Nathan Bransford says
anon-
As I mentioned repeatedly in my post, similes can work. But too often aspiring writers think similes are “writerly” and they pepper their novel with them when simple description would be much more effective. Others are better at it and make the similes work in their favor. But everyone should take a close look to see if they’re necessary/effective.
Honestly, there IS a simile club, and very few are allowed in. Everyone else only gets a taste.
And you don’t have to take my word for it — May went to a writing school taught by Alice McDermott and Stephen Dixon, and that’s where I heard this advice.
Dave Wood says
It seems that some writing is just out to tell a really good story: the “Just the facts, Ma’am,” school. That’s great as far as it goes, and I love a lot of those books. Other writing strives to dig deeper or do something more. Those books represent a bigger risk (and a smaller market, probably) for the author, but often provide a greater reward for the intended reader. I’m glad our language provides so many tools (judiciously used) for that kind of effort.
C.J. says
kate – for me, the same advice goes for metaphors as for similes: you have to consider both the meaning of the metaphor/simile (does his neck look like a giraffe’s?) and the flavor of the metaphor/simile (do i want my reader to picture the african landscape while i’m describing this character?). so, in your case, the metaphor seems appropriate if want the tone be very macabre and blunt.
Nicole Del Sesto says
I think Tom Robbins is a master of the simile craft!
I love a simile that makes me laugh out loud.
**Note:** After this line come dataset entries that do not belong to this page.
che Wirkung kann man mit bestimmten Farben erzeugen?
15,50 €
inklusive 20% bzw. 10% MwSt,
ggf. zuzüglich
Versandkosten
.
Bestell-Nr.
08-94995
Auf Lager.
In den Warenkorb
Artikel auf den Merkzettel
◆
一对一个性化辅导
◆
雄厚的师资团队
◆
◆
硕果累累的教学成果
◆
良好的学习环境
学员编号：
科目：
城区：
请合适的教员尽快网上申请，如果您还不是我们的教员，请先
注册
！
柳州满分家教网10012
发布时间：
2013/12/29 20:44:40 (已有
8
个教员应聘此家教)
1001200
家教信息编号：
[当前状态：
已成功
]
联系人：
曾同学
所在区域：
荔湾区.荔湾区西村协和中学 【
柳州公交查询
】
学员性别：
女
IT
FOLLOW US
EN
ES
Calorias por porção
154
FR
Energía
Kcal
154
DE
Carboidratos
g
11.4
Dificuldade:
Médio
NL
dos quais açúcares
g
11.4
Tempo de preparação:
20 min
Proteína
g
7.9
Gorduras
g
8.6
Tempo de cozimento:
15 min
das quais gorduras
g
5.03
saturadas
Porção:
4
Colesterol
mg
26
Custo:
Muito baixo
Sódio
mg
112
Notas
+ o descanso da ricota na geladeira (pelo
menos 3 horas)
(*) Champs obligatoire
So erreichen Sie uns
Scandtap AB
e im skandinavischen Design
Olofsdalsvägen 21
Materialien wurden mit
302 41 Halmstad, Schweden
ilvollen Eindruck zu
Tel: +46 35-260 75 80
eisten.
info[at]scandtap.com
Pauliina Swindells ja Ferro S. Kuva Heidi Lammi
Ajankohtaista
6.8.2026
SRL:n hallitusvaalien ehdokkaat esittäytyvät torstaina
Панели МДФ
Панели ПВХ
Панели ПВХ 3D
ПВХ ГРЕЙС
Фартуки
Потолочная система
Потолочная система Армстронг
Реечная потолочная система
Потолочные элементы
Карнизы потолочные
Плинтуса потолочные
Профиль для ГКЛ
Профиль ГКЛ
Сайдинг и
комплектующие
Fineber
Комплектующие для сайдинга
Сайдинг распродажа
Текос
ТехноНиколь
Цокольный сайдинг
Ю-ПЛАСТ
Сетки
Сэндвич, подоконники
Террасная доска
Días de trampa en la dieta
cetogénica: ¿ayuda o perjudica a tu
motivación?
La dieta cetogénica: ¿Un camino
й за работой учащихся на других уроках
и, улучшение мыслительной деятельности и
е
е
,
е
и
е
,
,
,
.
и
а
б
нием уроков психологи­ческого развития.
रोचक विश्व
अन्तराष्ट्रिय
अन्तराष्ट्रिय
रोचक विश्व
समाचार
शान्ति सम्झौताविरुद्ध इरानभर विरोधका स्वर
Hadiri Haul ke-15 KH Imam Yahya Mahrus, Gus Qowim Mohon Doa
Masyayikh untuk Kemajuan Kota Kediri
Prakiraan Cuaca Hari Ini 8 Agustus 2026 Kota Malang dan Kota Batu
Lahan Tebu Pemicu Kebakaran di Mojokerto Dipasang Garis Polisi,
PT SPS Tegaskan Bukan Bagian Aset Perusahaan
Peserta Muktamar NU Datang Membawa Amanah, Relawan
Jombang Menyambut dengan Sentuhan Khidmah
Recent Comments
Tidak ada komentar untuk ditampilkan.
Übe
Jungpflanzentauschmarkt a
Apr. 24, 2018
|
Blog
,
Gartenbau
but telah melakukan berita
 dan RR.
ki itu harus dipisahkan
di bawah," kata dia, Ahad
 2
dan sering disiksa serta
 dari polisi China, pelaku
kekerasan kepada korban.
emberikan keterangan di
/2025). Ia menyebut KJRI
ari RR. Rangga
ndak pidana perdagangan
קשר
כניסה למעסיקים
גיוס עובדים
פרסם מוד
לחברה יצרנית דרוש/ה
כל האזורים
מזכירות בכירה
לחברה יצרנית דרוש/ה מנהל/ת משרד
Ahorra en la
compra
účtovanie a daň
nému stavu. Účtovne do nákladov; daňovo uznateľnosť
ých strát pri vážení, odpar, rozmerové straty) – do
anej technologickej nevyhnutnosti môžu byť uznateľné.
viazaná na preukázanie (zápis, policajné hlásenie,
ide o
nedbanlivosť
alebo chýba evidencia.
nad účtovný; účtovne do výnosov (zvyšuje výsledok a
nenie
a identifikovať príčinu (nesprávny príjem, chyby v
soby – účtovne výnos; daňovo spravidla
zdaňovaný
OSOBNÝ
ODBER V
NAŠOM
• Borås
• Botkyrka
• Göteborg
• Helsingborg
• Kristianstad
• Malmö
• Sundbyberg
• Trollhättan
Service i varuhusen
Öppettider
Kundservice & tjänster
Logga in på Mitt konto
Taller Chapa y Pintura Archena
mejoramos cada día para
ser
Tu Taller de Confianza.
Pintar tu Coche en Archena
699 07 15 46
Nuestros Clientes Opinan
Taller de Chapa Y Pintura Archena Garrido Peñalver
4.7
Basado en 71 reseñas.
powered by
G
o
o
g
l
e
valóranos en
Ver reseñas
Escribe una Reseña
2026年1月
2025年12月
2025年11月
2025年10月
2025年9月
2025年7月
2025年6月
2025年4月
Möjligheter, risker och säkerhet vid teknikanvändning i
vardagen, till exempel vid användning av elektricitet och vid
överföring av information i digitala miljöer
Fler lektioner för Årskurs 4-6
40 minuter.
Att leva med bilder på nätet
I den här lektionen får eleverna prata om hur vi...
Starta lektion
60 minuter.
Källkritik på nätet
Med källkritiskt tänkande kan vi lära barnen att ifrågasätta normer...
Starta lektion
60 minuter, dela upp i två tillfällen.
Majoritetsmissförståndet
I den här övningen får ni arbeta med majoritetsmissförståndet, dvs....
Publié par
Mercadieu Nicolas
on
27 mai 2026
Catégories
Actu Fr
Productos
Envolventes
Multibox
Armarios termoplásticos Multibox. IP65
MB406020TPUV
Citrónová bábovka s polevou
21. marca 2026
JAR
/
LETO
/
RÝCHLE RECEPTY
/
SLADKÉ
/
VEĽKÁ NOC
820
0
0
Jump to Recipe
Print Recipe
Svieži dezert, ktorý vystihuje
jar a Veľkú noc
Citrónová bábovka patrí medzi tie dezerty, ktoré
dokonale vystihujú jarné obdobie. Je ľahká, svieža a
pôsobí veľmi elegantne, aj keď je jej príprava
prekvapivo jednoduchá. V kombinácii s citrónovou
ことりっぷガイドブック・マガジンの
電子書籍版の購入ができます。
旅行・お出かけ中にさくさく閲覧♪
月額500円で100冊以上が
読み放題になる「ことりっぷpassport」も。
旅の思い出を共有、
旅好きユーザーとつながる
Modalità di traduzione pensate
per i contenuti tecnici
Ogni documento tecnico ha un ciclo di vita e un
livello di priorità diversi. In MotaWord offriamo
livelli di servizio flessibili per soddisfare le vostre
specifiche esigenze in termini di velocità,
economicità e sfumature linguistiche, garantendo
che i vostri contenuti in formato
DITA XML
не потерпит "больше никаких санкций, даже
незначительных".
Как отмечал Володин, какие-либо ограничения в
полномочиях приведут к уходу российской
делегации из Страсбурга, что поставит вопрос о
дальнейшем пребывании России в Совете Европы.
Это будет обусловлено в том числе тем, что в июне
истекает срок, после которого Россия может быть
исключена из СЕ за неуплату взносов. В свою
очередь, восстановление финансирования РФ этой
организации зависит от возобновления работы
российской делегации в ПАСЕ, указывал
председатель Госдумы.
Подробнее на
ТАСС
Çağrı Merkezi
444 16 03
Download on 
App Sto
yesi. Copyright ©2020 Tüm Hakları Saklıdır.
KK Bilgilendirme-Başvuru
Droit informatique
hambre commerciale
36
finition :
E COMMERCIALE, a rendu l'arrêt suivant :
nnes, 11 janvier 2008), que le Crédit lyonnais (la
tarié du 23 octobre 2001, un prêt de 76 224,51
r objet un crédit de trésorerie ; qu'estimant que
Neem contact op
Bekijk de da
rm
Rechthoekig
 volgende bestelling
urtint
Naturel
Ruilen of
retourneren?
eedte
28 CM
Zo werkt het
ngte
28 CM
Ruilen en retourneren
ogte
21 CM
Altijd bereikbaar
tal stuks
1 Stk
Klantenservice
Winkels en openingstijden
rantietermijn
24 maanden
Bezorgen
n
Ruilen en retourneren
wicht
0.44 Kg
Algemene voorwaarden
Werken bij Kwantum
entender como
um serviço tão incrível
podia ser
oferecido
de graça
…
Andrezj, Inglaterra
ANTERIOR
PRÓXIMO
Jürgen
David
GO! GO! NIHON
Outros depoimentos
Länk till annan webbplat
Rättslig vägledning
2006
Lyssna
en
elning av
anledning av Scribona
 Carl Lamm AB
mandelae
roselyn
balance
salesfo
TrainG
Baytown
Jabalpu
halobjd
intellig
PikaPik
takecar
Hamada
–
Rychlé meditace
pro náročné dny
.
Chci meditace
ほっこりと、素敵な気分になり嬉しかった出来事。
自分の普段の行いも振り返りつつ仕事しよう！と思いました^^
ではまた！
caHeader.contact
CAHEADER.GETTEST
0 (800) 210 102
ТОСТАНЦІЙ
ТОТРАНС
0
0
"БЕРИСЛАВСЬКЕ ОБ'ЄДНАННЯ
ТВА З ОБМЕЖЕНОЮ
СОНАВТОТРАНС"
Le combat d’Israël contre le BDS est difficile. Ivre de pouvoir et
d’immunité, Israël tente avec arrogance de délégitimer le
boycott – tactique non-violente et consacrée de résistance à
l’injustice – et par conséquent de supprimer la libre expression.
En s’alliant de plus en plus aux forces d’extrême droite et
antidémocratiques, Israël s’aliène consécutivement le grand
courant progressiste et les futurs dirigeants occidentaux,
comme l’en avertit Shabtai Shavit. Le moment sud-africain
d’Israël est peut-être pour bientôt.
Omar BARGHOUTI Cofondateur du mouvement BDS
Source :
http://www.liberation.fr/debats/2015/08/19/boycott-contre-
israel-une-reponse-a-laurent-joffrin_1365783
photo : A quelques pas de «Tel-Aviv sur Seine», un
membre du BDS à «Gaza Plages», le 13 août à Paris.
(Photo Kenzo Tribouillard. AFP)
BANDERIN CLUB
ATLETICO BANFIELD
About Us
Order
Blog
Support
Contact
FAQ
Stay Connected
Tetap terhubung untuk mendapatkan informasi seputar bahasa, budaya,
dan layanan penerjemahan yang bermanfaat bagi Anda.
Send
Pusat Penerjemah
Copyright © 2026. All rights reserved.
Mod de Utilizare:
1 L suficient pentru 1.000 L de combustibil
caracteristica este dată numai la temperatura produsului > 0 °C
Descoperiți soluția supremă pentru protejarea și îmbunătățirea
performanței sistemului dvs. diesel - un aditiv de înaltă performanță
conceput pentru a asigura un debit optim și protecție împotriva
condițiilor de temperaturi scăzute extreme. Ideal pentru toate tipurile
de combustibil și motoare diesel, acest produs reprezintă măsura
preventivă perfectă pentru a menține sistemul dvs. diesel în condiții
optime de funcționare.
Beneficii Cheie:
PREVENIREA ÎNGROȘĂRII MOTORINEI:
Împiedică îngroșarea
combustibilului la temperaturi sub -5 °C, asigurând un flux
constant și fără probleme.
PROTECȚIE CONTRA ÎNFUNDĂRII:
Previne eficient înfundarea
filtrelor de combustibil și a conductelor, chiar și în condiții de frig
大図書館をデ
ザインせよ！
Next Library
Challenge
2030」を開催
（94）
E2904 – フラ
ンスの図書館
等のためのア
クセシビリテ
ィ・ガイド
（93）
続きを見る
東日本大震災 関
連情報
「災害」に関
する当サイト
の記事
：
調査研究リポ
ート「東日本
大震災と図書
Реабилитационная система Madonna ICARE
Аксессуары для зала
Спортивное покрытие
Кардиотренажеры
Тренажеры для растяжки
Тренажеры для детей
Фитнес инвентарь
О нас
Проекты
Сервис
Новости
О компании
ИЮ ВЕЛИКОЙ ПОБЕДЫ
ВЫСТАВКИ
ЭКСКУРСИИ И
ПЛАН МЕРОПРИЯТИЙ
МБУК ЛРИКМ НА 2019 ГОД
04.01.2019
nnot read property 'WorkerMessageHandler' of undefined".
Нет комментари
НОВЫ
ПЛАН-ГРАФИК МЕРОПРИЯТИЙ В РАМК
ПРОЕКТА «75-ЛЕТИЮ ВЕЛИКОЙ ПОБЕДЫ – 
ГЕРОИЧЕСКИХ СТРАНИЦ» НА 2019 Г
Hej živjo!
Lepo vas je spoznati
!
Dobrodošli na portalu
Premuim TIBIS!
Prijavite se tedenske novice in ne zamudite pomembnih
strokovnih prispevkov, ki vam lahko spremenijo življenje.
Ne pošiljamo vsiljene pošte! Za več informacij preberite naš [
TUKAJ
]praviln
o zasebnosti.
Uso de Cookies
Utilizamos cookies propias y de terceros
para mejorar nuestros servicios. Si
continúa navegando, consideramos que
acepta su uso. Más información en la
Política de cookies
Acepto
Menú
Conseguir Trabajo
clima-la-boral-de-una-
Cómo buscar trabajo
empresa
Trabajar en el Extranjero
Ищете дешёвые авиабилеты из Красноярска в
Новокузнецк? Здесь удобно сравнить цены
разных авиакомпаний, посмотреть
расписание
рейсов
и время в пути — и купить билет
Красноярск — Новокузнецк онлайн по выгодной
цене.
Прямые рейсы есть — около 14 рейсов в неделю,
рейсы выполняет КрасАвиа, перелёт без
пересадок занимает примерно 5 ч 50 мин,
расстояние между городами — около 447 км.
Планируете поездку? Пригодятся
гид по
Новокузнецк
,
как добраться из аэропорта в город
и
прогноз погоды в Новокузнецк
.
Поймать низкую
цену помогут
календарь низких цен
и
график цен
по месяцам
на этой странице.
Unrelated, Nathan, I’m sure you seen this but a well-done rebuttal to the Steve Jobs reading bomb can be found here:
https://egan.blogs.nytimes.com/2008/02/20/book-lust/index.html
Nicole Del Sesto says
Hmmm … I don’t think I got that whole link, let me try this:
We do too read
Anonymous says
The dear departed Ogden Nash wrote a poem on similes and metaphors — “Very Like a Whale.” Check it out.
I’m with him.
Terri B. says
I like YOUR simile! Jalapeno peppers. Something to think about.